Estimation calculée à partir de notre note de difficulté, et non reprise d'un programme d'examen. Vérifiée sur 333 œuvres au programme ABRSM : le grade exact tombe juste 7 fois sur 10, et à un grade près 99 fois sur 100.
Estimation de la difficulté par MusicCoach sur une échelle de 1 à 100.
La plupart des œuvres se concentrent entre 45 et 65 : un petit écart de score représente souvent une vraie marche. La barre colorée indique cette œuvre parmi celles du même instrument.
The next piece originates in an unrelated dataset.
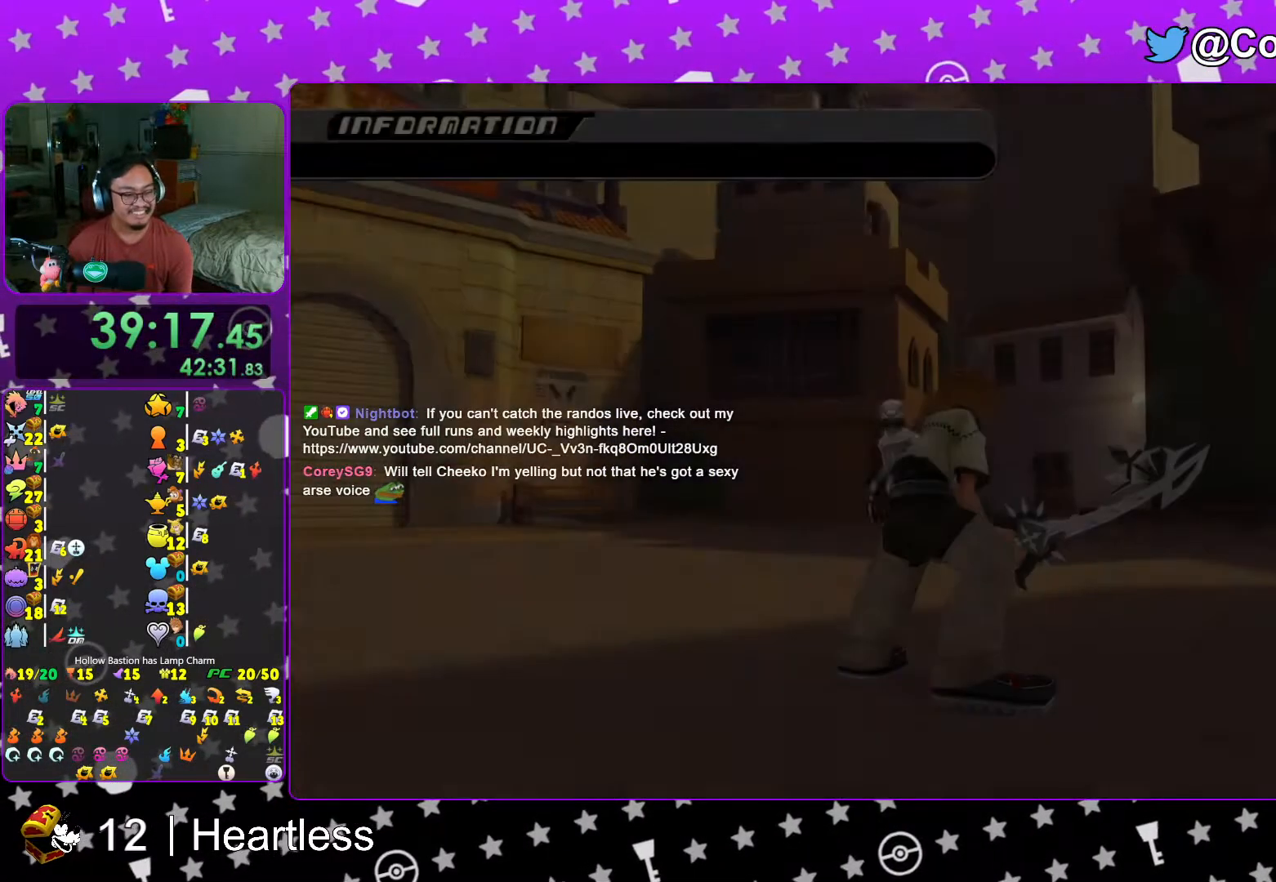
{"buttons": ["B"], "left_stick": "center", "right_stick": "center", "events": [[17, "B", "down"], [83, "B", "up"], [167, "A", "up"], [167, "B", "down"], [333, "B", "up"], [417, "B", "down"]]}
La difficulté MusicCoach mesure l'exigence globale d'une œuvre (technique, lecture, endurance) sur une échelle commune de 0 à 100, consolidée à partir de repères éditoriaux et pédagogiques (Henle, syllabus d'examens, curation) et de nos propres analyses. Elle ne mesure ni la valeur musicale, ni le temps de travail qu'il VOUS faudra : deux musiciens de même niveau peuvent vivre la même œuvre très différemment selon leurs acquis (une main habituée aux octaves, un déchiffrage rapide…). La confiance indique la quantité et la cohérence des repères derrière le score — un score peu documenté est marqué « à valider ». Pour un repère vraiment personnel, le diagnostic et l'espace connecté comparent chaque œuvre à VOTRE niveau estimé, ce que le score seul ne peut pas faire.
Cette note vous paraît-elle juste ?
Cette note est calculée automatiquement, à partir de sources hétérogènes. Elle se trompe, et parfois beaucoup. Si vous connaissez cette œuvre, votre avis vaut plus que notre calcul : c'est lui qui nous dit quelles notes relire.
Chaque piste combine écart de difficulté, risque, confiance et recouvrement de compétences. Les deux premières cartes de chaque colonne sont les plus utiles pédagogiquement.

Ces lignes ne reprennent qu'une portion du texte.